Restraint, he reflected, didn't erase what he was. It only delayed it.

The prisoner's muffled groans carried through the camp as night settled fully around them. Lady Aveline had ordered him kept separate from the main group, tied to a sturdy oak just beyond the firelight.

The steward had been questioning him for the better part of an hour, his hushed voice occasionally rising with frustration.

Soren maintained his position at the camp's edge, dividing his attention between the surrounding darkness and the proceedings within.

The remaining guards had established a perimeter that was adequate but flawed, too much focus on the river crossing, not enough on the wooded slopes to the north.
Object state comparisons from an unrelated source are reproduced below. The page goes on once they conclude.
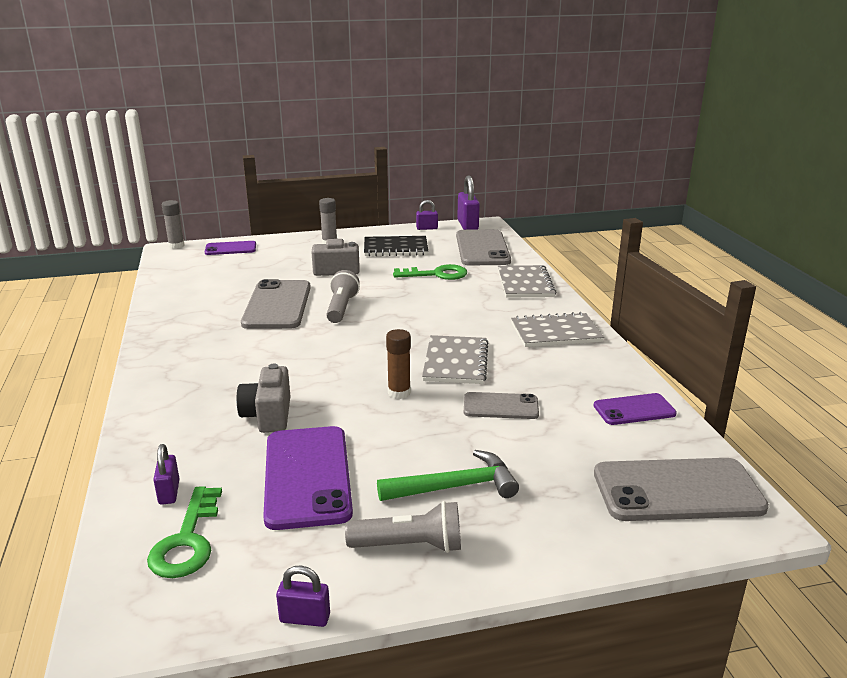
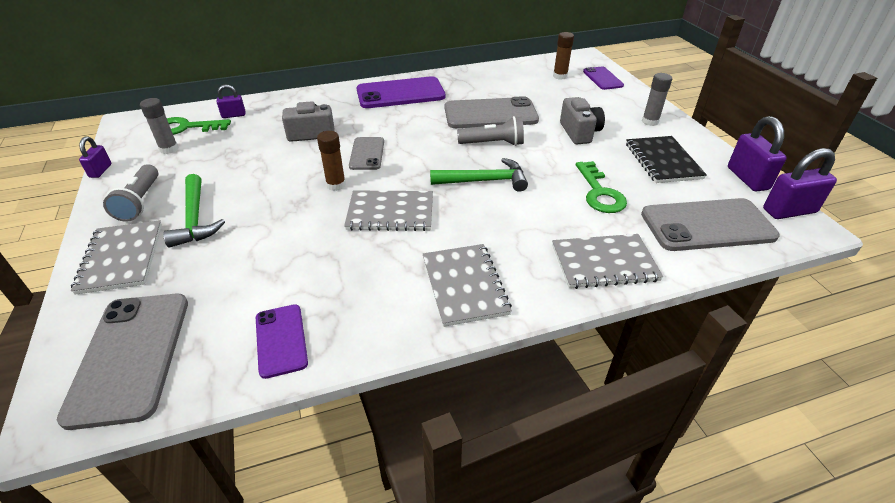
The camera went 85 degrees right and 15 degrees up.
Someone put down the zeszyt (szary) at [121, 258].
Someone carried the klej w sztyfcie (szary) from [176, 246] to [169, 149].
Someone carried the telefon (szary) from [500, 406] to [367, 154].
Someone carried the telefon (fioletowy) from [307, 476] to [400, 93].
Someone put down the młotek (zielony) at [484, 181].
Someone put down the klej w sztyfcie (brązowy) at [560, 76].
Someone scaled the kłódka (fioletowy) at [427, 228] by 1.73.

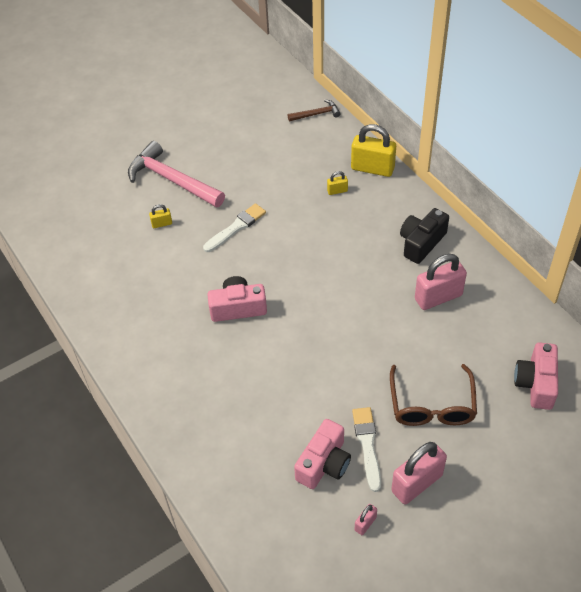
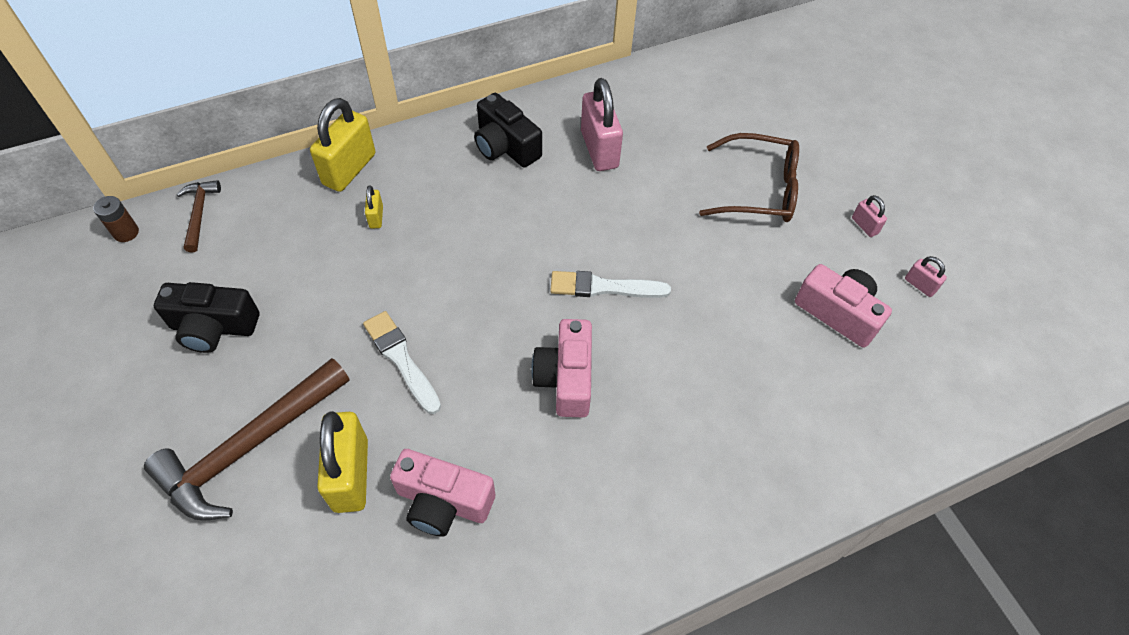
The camera went 85 degrees left and 5 degrees up.
Someone put down the bateria (brązowy) at [126, 232].
Someone repainted the młotek (różowy) at [172, 180], which became the młotek (brązowy) at [249, 447].
Someone put down the aparat fotograficzny (czarny) at [214, 327].
Someone scaled the kłódka (żółty) at [162, 224] by 2.15.
Someone carried the aparat fotograficzny (różowy) from [536, 383] to [443, 502].
Someone carried the pędzel (biały) from [367, 445] to [604, 287].
Someone scaled the kłódka (różowy) at [417, 483] by 0.47.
He'd considered suggesting adjustments, then decided against it. Let them think him just another blade.

'They know something,' Valenna observed, breaking her extended silence. 'The lady and her steward argue too precisely for this to be unexpected.'

Soren gave no outward acknowledgment, though he couldn't disagree. The attack had surprised them, yes, but not shocked them. There was a difference, one he'd learned to recognize during his time with the Veiled Hand. Surprise meant adjusting plans; shock meant abandoning them.

Lady Aveline approached from the central fire, her steps measured and deliberate. The flickering light caught in her auburn hair, turning it copper-dark against the night. She stopped several paces away, studying him with those unsettling amber eyes.

"Walk with me," she said. Not a request.

He glanced toward the perimeter, where the guards continued their patrol.